The Kentucky Department of Agriculture has announced that it will continue operating under the 2014 Farm Bill for one more year. KDA stated that the decision was made responsibly move Kentucky’s hemp industry into the next phase in 2021 and beyond.
Kentucky Agriculture Commissioner Ryan Quarles said his decision came after a number of discussions with the KDA team and industry stakeholders in Kentucky. Given the national hemp market’s volatility, he believes this decision provides as much stability for growers and processors as possible.
"The industry has changed dramatically, but the national hemp marketplace is experiencing some real challenges," Quarles stated, "I believe that the best thing a regulatory agency can provide is certainty."
In October, the United States Department of Agriculture (USDA) published an Interim Final Rule (IFR) which established the federal regulatory framework for industrial hemp growth in the United States and gave states an option to operate their current programs for the 2020 growing year. Kentucky will operate its program under the pilot status provision of the 2014 Farm Bill for the 2020 growing year and use the extension to continue discussions with key stakeholders and USDA.

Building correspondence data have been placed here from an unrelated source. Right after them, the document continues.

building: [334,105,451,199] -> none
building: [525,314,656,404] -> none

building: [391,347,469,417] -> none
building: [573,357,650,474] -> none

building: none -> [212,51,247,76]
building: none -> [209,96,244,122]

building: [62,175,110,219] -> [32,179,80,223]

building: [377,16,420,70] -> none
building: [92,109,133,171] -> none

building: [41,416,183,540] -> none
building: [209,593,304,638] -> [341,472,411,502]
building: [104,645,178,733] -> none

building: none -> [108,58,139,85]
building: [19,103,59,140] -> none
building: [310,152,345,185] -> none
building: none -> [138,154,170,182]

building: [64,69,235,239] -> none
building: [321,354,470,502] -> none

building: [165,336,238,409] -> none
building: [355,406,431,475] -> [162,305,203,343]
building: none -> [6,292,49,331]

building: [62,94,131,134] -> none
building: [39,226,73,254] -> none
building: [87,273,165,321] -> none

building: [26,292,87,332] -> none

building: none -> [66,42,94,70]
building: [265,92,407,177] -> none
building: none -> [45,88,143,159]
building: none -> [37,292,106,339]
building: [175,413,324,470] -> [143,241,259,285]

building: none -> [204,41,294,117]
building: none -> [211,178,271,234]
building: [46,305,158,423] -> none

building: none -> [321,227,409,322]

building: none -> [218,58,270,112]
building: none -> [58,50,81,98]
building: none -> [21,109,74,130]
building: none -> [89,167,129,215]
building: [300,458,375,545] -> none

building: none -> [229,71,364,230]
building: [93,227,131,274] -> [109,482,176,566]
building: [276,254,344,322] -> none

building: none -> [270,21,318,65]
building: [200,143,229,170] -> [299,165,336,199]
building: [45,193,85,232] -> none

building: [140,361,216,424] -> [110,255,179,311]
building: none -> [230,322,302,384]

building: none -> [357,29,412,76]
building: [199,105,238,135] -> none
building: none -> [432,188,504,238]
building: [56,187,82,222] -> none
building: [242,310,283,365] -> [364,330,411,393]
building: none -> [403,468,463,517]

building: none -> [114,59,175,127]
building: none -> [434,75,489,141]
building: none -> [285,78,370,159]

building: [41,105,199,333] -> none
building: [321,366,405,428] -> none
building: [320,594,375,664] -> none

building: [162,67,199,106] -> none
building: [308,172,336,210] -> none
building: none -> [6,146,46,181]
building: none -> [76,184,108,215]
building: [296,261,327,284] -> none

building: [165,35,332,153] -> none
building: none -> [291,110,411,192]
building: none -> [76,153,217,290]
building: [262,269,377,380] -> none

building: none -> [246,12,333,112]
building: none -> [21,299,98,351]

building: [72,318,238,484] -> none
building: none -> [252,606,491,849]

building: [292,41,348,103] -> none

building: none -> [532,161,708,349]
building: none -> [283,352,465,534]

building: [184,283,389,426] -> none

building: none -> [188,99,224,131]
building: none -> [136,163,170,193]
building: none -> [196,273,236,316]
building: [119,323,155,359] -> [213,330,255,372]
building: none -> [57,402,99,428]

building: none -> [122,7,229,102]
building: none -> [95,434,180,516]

The KDA will be submitting comments to the USDA about the interim final rule before the January 29th deadline, and has encouraged industry stakeholders to submit comments to USDA about the interim final rule before the January 29 deadline. In his statement, Commissioner Quarles thanked USDA Under Secretary Greg Ibach and his team for spending time with his staff discussing the IFR and the suggested guidelines. KDA will continue to work with USDA while planning to file a State Plan later this year for Kentucky’s hemp program in 2021 and beyond.